Miami Ink: Cornea Tattoos -- When, Why, and How

Miami Ink: Cornea Tattoos -- When, Why, and How
Corneal tattooing is an ancient procedure that was first employed by Galen in 129 AD to disguise leucomata of the eye. The list of indications for tattooing of the cornea has decreased over the centuries due to the progress in both keratoplasty and contact lens fitting. However, current indications may include eccentric corneal scars, contact lens intolerance, complaints of visual disability secondary to light scattering (ie, due to an eccentric pupil or large peripheral iridectomy), and for ocular cosmesis in non-surgical eyes.

Historically, there have been two predominate methods for tattooing the cornea: (1) Chemical – a chemical reaction involving precipitated pigment is brought about in the cornea, typically of metallic salts (an example of this is platinum chloride reduced by hydrazine hydrate to platinum black) and (2) coloring – this technique involves the direct introduction of colored pigments into the cornea. A variety of dies have been used in the past including India ink, Chinese ink, Gold dust, lamp black, candle soot, metallic powders, organic dyes, and uveal pigment. Several modifications to the techniques and types of dyes have been made over the decades and we will review a few current techniques, including our own, below.

Pfeiffer et al. report a technique in which the shaft of a 3-edged, spatulated needle (from a conventional 10-0 nylon suture) is covered in ink and sequentially multiple, tangential punctures into the corneal stroma are made. This group advocates the use of commercially available drawing ink for this technique. While successful in some hands, potential problems with this technique include:

  • Risk of full thickness puncture through the cornea
  • Multiple incisions could activate inflammatory cascade and phagocytosis of the dye, decreasing the duration of results
  • Multiple incisions through Bowman’s layer could promote recurrent corneal erosions
  • Difficulty in uniform pigmentation

Another group has reported on the use of the Intacs lamellar dissector to create intra-stromal lamellar channels into which commercially available tattoo pigments are injected.

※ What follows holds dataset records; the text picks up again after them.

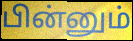
பின்னும்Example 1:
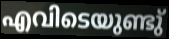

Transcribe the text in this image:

എവിടെയുണ്ടു്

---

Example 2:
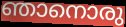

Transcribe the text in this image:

ഞാനൊരു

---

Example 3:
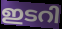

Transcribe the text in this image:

ഇടറി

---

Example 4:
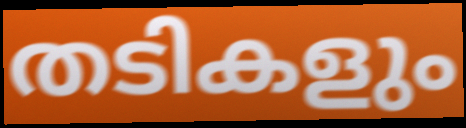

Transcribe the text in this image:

തടികളും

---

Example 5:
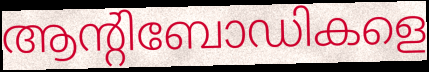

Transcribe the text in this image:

ആന്റിബോഡികളെ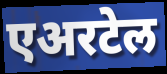
एअरटेलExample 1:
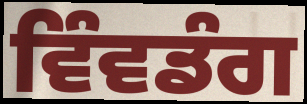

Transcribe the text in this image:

ਵਿੰਵਡੰਗ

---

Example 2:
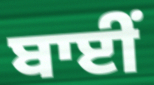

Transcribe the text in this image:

ਬਾਈਂ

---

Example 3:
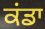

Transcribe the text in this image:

ਕਂਡਾ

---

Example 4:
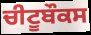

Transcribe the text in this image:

ਚੀਟੂਬੌਕਸ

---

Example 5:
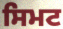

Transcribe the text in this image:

ਸਿਮਟ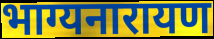
भाग्यनारायण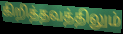
கிறித்தவத்திலும்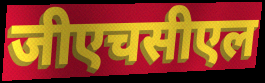
जीएचसीएलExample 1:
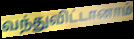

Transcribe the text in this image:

வந்துவிட்டானாம்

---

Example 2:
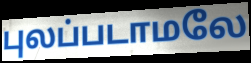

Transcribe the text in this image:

புலப்படாமலே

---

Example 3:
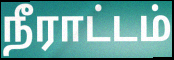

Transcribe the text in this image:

நீராட்டம்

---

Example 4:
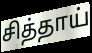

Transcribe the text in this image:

சித்தாய்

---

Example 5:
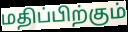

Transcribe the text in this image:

மதிப்பிற்கும்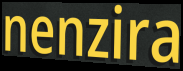
nenzira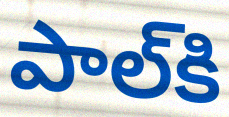
పాల్‌కిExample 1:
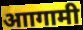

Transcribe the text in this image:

आागामी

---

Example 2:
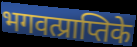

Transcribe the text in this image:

भगवत्प्राप्तिके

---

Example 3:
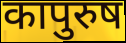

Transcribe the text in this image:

कापुरुष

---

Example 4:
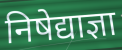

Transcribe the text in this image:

निषेद्याज्ञा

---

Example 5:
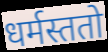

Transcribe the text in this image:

धर्मस्ततो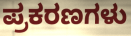
ಪ್ರಕರಣಗಳು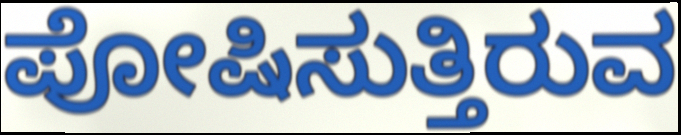
ಪೋಷಿಸುತ್ತಿರುವ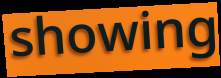
showing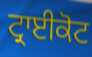
ਟ੍ਰਾਈਕੋਟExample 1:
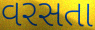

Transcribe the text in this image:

વરસતા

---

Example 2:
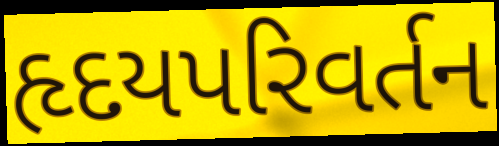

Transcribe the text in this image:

હૃદયપરિવર્તન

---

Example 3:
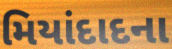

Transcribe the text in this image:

મિયાંદાદના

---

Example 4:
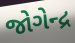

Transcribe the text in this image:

જોગેન્દ્ર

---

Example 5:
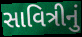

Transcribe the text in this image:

સાવિત્રીનું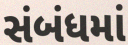
સંબંધમાંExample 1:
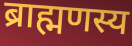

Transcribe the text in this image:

ब्राह्मणस्य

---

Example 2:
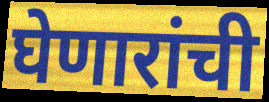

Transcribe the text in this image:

घेणारांची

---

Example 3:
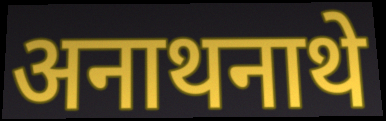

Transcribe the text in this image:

अनाथनाथे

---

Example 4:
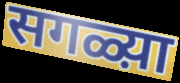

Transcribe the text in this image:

सगळ्य़ा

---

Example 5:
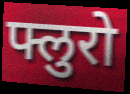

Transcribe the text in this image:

फ्लुरोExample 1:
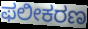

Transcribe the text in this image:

ಫಲೀಕರಣ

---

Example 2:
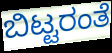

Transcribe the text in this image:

ಬಿಟ್ಟರಂತೆ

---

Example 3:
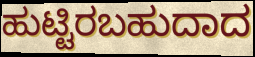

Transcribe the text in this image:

ಹುಟ್ಟಿರಬಹುದಾದ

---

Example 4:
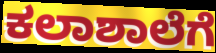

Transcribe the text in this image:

ಕಲಾಶಾಲೆಗೆ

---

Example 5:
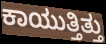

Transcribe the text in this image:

ಕಾಯುತ್ತಿತ್ತು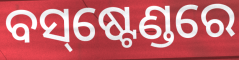
ବସ୍‌ଷ୍ଟେଣ୍ଡରେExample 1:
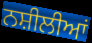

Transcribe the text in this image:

ਨਸ਼ੀਲੀਆਂ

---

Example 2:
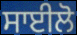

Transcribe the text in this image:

ਸਾਈਲੋ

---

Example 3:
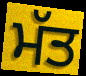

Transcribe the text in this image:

ਮੱਤ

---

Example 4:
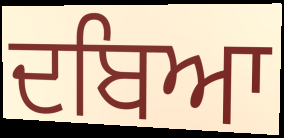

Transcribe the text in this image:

ਦਬਿਆ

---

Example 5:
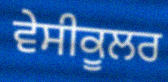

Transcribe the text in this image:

ਵੇਸੀਕੂਲਰ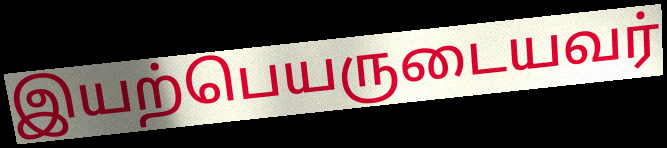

However, as discussed above, the limitations of this technique include the difficulty of uniform pigmentation as well as a limitation in surface area available for dying secondary to the size of the Intacs lamellar dissector.

Franks et al. have described a unique solution to visual complaints following the creation of a peripheral iridectomy (PI). In this technique, a keratome is used to create a 2.0 mm intra-stromal corneal pocket anterior to the PI. Following this, filter paper soaked in sterile platinum chloride solution is introduced into the pocket and a reducing agent of hydrazine hydrate is slowly added beneath the filter paper. Excess solution is soaked up by a limbal placed dry weck sponge to minimize conjunctival staining. Symptomatic relief from glare was achieved in this patient with no ocular inflammation or corneal erosion symptoms at 2 months.

Other groups have attempted different variations of lamellar dissection of the cornea followed by intra-stromal dying with various inks. Overwhelmingly, all of these techniques are plagued by a similar limitation: difficulty in accurately delineating the margin of the tattoo bed resulting in an irregular tattoo border and irregular distribution of stain. We have attempted to address this limitation by using the Intralase femtosecond laser to create a lamellar free cap. Next, we carefully apply commercially available tattoo dye to the stromal side of the lamellar cap. Finally, the corneal free cap is replaced on the host cornea stromal bed and a bandage contact lens is placed.

In terms of dye selection, currently most corneal surgeons have used commercially available tattoo pigments including ferric oxide, iron oxide, ferric hydroxide, carbon black, titanium dioxide, and pigment blue 15. However, it must be emphasized that the long-term safety and toxicity of these dyes has not been proven. Additionally, there have been reports that these dyes may contain some harmful substances including arsenic salts, barium, and chlorine. Therefore we recommend the use of these dyes only in blind eyes where less invasive interventions are not an option.